Winter Sunset, Loomis Outlet

Winter Sunset, Loomis Outlet

Tuesday, April 12, 2011

Fast forward

Suddenly it's April.  Still the same weather as February, well, OK, no snow, but that rain is cold.  The birds have turned up the volume quite a lot since the quiet of winter.  On a walk out for the paper this morning I heard a Virginia rail in the marsh- rails are marsh birds, very skulky and unsociable.
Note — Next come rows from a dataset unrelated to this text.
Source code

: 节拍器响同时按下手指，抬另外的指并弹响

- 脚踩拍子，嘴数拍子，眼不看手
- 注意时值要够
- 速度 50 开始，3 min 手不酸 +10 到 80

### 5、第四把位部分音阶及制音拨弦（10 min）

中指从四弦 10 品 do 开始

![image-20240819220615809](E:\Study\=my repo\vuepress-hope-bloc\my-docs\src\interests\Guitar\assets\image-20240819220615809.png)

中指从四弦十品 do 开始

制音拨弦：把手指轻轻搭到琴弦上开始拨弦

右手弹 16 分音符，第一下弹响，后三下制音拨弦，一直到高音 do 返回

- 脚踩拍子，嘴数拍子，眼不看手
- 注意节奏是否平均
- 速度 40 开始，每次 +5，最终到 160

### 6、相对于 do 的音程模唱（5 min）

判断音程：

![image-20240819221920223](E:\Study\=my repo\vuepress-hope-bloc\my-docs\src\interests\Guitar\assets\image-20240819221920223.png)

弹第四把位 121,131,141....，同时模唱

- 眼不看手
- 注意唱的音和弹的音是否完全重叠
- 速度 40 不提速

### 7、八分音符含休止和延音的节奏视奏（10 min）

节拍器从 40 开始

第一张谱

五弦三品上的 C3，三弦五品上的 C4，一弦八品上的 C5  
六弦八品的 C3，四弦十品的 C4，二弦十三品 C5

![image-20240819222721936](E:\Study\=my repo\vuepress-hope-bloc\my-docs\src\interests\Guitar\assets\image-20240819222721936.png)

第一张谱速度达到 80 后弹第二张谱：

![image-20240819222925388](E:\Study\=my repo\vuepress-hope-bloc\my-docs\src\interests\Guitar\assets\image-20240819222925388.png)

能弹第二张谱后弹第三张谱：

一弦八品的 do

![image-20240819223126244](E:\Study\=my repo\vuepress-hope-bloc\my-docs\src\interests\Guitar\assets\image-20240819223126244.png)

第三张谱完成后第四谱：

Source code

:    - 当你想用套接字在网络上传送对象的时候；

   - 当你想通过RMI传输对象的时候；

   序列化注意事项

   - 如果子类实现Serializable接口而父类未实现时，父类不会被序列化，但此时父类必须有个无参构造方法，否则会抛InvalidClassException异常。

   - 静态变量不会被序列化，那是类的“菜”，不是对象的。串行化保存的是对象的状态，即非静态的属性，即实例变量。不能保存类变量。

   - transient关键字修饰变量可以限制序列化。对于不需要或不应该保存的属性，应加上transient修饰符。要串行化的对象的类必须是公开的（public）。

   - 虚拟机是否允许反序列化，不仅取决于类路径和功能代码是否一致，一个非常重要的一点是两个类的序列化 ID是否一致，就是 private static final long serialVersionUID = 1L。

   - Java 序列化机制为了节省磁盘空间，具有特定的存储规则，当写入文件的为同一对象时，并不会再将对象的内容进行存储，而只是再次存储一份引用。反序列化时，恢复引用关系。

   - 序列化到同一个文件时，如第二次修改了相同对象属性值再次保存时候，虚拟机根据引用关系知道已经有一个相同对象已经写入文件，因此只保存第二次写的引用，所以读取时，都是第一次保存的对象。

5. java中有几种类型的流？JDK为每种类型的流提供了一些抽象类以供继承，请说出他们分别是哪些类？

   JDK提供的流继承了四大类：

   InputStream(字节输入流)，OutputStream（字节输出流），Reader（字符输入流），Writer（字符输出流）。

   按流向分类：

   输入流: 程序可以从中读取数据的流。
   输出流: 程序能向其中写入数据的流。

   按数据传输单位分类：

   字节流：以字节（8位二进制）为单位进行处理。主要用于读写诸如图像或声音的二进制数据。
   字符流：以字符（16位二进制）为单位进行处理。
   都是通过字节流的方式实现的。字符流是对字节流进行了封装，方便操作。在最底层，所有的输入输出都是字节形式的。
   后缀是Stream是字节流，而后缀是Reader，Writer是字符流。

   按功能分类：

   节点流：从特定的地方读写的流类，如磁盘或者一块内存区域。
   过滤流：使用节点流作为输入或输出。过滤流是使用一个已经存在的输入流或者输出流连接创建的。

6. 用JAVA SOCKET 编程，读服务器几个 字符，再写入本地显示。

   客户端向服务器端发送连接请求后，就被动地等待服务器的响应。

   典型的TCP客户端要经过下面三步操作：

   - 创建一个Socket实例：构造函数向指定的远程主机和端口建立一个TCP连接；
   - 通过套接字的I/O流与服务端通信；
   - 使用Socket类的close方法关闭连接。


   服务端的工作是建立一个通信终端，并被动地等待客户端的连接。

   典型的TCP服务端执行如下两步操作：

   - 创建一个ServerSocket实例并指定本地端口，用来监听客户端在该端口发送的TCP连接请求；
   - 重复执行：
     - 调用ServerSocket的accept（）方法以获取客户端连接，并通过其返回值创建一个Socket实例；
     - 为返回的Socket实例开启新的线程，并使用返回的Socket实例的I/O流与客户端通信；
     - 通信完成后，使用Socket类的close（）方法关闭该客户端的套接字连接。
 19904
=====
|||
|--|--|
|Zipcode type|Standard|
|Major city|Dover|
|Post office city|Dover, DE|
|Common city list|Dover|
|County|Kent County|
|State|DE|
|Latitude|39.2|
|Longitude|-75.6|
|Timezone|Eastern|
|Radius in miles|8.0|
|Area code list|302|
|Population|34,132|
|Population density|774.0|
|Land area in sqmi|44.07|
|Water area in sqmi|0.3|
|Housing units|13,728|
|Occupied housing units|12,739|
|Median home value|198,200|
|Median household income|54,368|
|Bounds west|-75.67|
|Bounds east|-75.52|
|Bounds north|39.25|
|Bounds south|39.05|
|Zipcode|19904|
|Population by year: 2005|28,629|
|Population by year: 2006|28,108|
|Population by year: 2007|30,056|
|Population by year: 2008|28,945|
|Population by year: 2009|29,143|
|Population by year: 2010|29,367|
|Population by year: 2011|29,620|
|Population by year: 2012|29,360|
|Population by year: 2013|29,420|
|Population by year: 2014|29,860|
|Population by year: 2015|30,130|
They look kind of like a small brown long-legged chicken.  Only the head is very different, with beautiful red highlights and a long, tapered bill for digging into that marsh mud for food.  In Bird ID books, rails are filed under "Chicken-Like Wading Birds"  which describes them exactly.  They take high, careful steps through the mud and you could swear they're frowning if you're lucky enough to actually see one.   And quiet.  But this time of year, the male is interested in finding any available girl rails, so he calls from the deep new marsh grass.  It's sort of  a kuk-kuk-kuk- getting faster as he goes.  It's a wonderful, noisy sign that spring is here.
There was also a woodpecker, probably a small one, drumming nearby.  When you hear a rat-a-tat really fast, it's a woodpecker.   If one picks your house to drum on (lucky you) you can at least know it's self-limited to the breeding season.  They're letting other woodpeckers know that this territory is taken.  Most of the cures for this house-drumming that I've heard of seem doomed to fail.  Finally the hormones ebb and the woodpecker is more focused on raising a family somewhere nearby.
The skunk cabbage on our pond edge is slow to bloom this year.  They're like blazing yellow exclamation points along the wet roadsides, but here, they're just beginning to venture a lance-like leaf into the sun.  I have a plant ID book that describes skunk cabbage as "a robust, hairless perennial"...sounds like some of my best friends. 
Tonight the pond is mirror still, oyster colored.  A wide soft arrow in the water is created by a beaver heading north.  Just eyes and nose above the water, he must be heading home after work.  All the birds and critters around us are trying to make a living, just like us.  They struggle and work hard to feed families and try to get along and be safe.  And they do their best to live peacefully among us.  Sometimes we cross paths with someone, maybe a skunk or even a black bear, and hackles rise briefly all around.  But none of the critters that live among us wish us any harm.  I hope we can return that favor.